Thanks  Cmayna,  yep that dry brine is a keeper,,,, next time maybe mix it up a notch with maple syrup instead of the honey ??? We'll see 

Thanks again for your guidance 

DS


----------



## cmayna (Dec 13, 2015)

So you are already planning the 3rd batch?   I knew it!  LOL.    I once tried maple syrup and never again.  But it's just a personal taste.


----------



## WaterinHoleBrew (Dec 13, 2015)

cmayna said:


> So you are already planning the 3rd batch?   I knew it!  LOL.    I once tried maple syrup and never again.  But it's just a personal taste.



I think he's coming around Craig !  I wonder if he secretly does this salmon "for other people" & eats it himself....  LOL.  
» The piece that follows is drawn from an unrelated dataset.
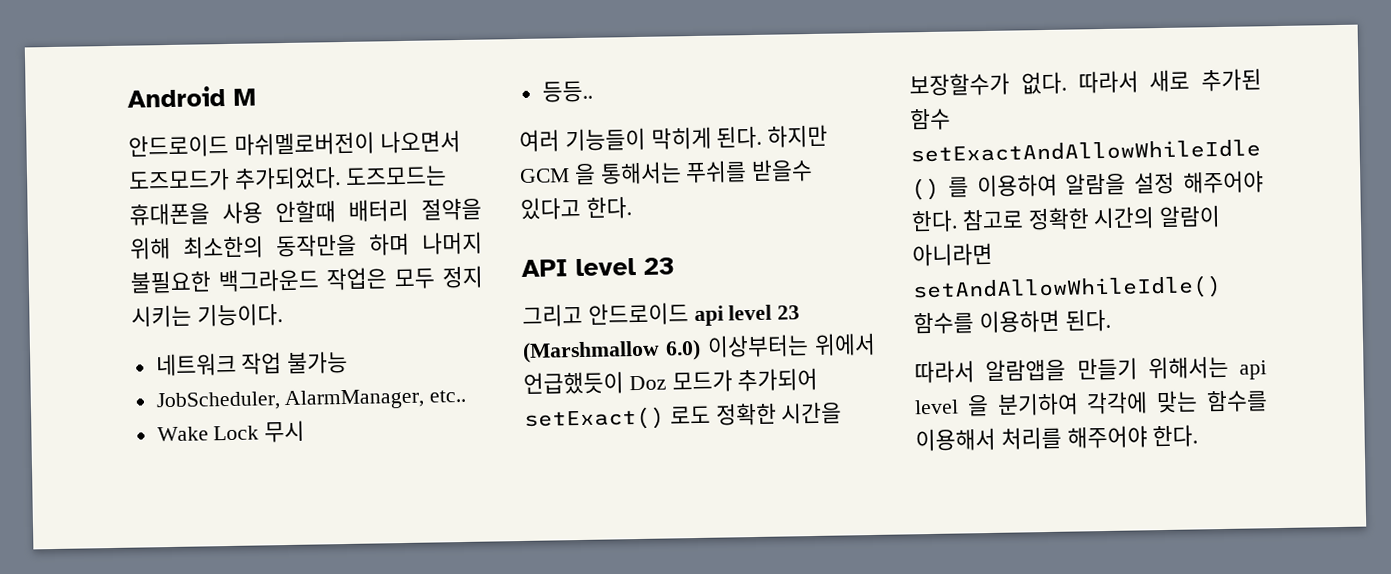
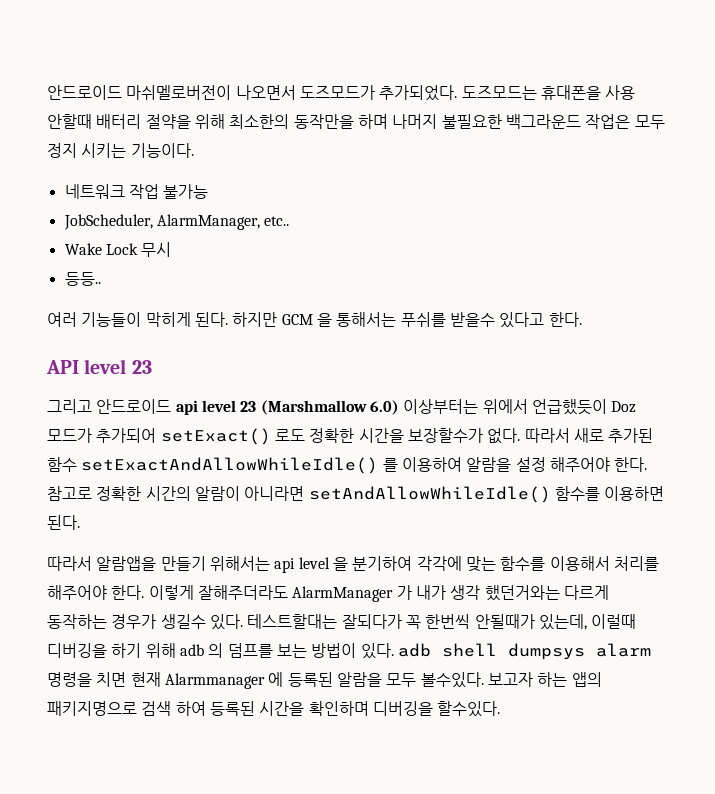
[127,86,256,108] Android M // -> (47, 92) none
(1199, 436) none -> [148,585,609,602] [47,614,637,630] [47,643,651,660] [47,672,602,689] [47,701,501,717] 이렇게 잘해주더라도 AlarmManager 가 내가 생각 했던거와는 다르게 동작하는 경우가 생길수 있다. 테스트할대는 잘되다가 꼭 한번씩 안될때가 있는데, 이럴때 디버깅을 하기 위해 adb 의 덤프를 보는 방법이 있다. adb shell dumpsys alarm 명령을 치면 현재 Alarmmanager 에 등록된 알람을 모두 볼수있다. 보고자 하는 앱의 패키지명으로 검색 하여 등록된 시간을 확인하며 디버깅을 할수있다.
Just giving ya a bad time DS !   :biggrin:


----------



## cmayna (Dec 13, 2015)

DS,

Question, are you rinsing the pieces after brining on their way to drying?  A pic in your first batch thread makes the drying pieces look like they were not rinsed.  Just curious.


----------



## driedstick (Dec 14, 2015)

cmayna said:


> DS,
> 
> Question, are you rinsing the pieces after brining on their way to drying?  A pic in your first batch thread makes the drying pieces look like they were not rinsed.  Just curious.


No rinsing,, I just use my index finger and wipe the excess off,, neither batch was rinsed,,,,

OH by the way have another "customer" wanting some for this weekend,,, They are doing a early Christmas dinner  

DS


----------



## cmayna (Dec 14, 2015)

Interested about not rinsing.  Wonder what affect that has if any on producing the pellicle?  Inhances it?   Prevents it?    Hmmmmmmmm.

OK, so now here comes batch #3  OMG!

This wed or thurs, I'm doing some as well.  It's that time of year I guess.


----------



## driedstick (Dec 18, 2015)

cmayna said:


> Interested about not rinsing.  Wonder what affect that has if any on producing the pellicle?  Inhances it?   Prevents it?    Hmmmmmmmm.
> 
> OK, so now here comes batch #3  OMG!
> 
> This wed or thurs, I'm doing some as well.  It's that time of year I guess.


Try the no rinsing on this batch and let me know what you think

Getting ready to marinate tonight and smoke tomorrow,,,6lbs or so. (I think that is how much he is bringing me.)

DS


----------



## cmayna (Dec 18, 2015)

Bummer for I totally forgot to hold one piece aside from getting rinsed and have already smoked the lot.  Next time.  I think you should consider rinsing some for I feel not rinsing prevents the formation of the pellicle.  Just my thoughts.

Craig


----------